Document excerpt:
-*-*-

[RFC 0/7] Introduce swiotlb throttling
Michael Kelley
mhklinux at outlook.com
Fri Aug 23 13:40:16 PDT 2024
From: Petr Tesařík <petr at tesarici.cz> Sent: Thursday, August 22, 2024 11:45 PM
>
> Hi all,
>
> upfront, I've had more time to consider this idea, because Michael
> kindly shared it with me back in February.
>
> On Thu, 22 Aug 2024 11:37:11 -0700
> mhkelley58 at gmail.com wrote:
>
> > From: Michael Kelley <mhklinux at outlook.com>
> >
> > Background
> > ==========
> > Linux device drivers may make DMA map/unmap calls in contexts that
> > cannot block, such as in an interrupt handler. Consequently, when a
> > DMA map call must use a bounce buffer, the allocation of swiotlb
> > memory must always succeed immediately. If swiotlb memory is
> > exhausted, the DMA map call cannot wait for memory to be released. The
> > call fails, which usually results in an I/O error.
>
> FTR most I/O errors are recoverable, but the recovery usually takes
> a lot of time. Plus the errors are logged and usually treated as
> important by monitoring software. In short, I agree it's a poor choice.
>
> > Bounce buffers are usually used infrequently for a few corner cases,
> > so the default swiotlb memory allocation of 64 MiB is more than
> > sufficient to avoid running out and causing errors. However, recently
> > introduced Confidential Computing (CoCo) VMs must use bounce buffers
> > for all DMA I/O because the VM's memory is encrypted. In CoCo VMs
> > a new heuristic allocates ~6% of the VM's memory, up to 1 GiB, for
> > swiotlb memory. This large allocation reduces the likelihood of a
> > spike in usage causing DMA map failures. Unfortunately for most
> > workloads, this insurance against spikes comes at the cost of
> > potentially "wasting" hundreds of MiB's of the VM's memory, as swiotlb
> > memory can't be used for other purposes.
>
> It may be worth mentioning that page encryption state can be changed by
> a hypercall, but that's a costly (and non-atomic) operation. It's much
> faster to copy the data to a page which is already unencrypted (a
> bounce buffer).
>
> > Approach
> > ========
> > The goal is to significantly reduce the amount of memory reserved as
> > swiotlb memory in CoCo VMs, while not unduly increasing the risk of
> > DMA map failures due to memory exhaustion.
> >
> > To reach this goal, this patch set introduces the concept of swiotlb
> > throttling, which can delay swiotlb allocation requests when swiotlb
> > memory usage is high. This approach depends on the fact that some
> > DMA map requests are made from contexts where it's OK to block.
> > Throttling such requests is acceptable to spread out a spike in usage.
> >
> > Because it's not possible to detect at runtime whether a DMA map call
> > is made in a context that can block, the calls in key device drivers
> > must be updated with a MAY_BLOCK attribute, if appropriate.

-*-*-

Job 1:
Reproduce a portion of the swiotlb throttling message word for word: everything from "[RFC 0/7] Introduce" down to "back in February.".
Job 2:
Answer these questions using the swiotlb throttling message.
(a) What is the default swiotlb memory allocation?
(b) In CoCo VMs, how much of the VM's memory does the new heuristic allocate for swiotlb memory?
(c) What attribute must the calls in key device drivers be updated with, if appropriate?

Source data:
-*-*-

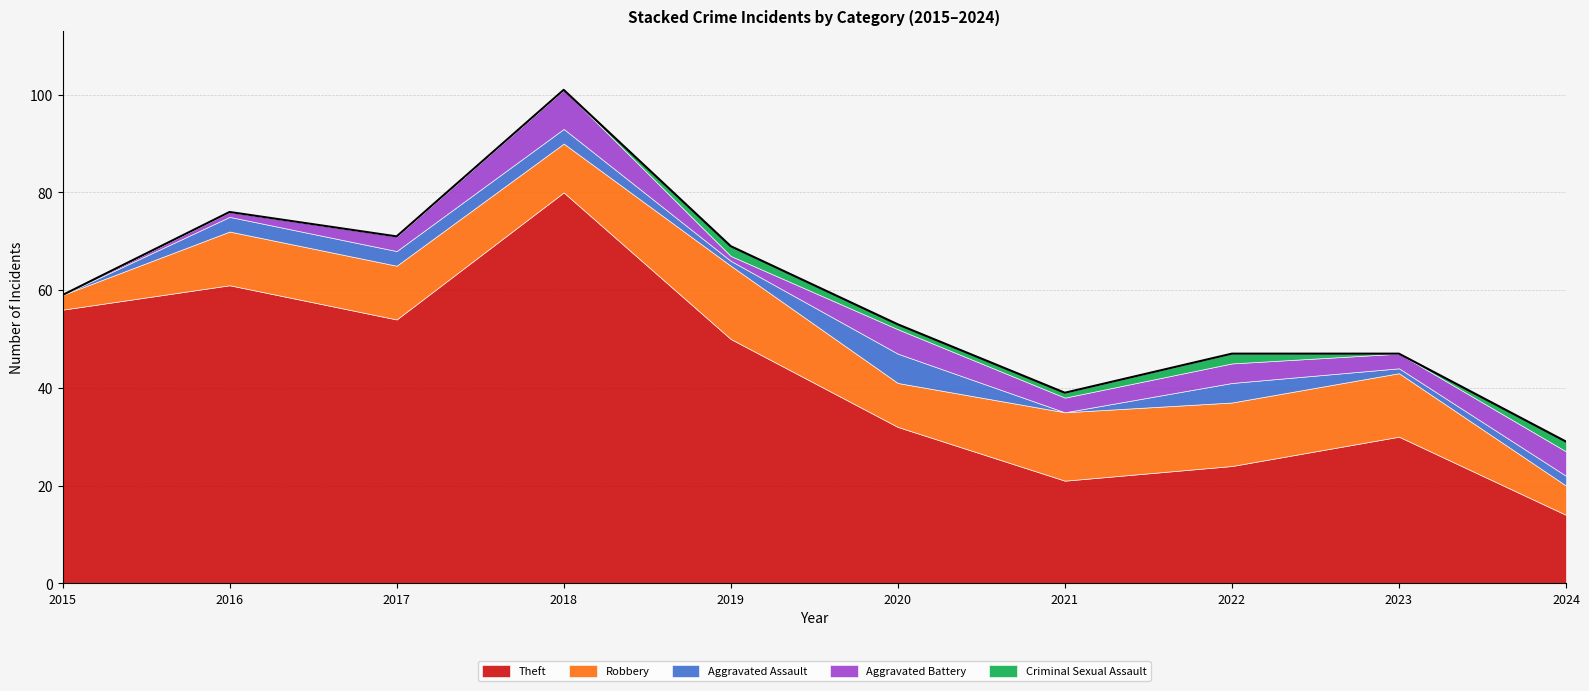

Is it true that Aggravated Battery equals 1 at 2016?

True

-*-*-

Expected answer 1:
[RFC 0/7] Introduce swiotlb throttling
Michael Kelley
mhklinux at outlook.com
Fri Aug 23 13:40:16 PDT 2024
From: Petr Tesařík <petr at tesarici.cz> Sent: Thursday, August 22, 2024 11:45 PM
>
> Hi all,
>
> upfront, I've had more time to consider this idea, because Michael
> kindly shared it with me back in February.

Expected answer 2:
(a) The default swiotlb memory allocation is 64 MiB.
(b) It allocates about 6% of the VM's memory, up to 1 GiB.
(c) They must be updated with a MAY_BLOCK attribute.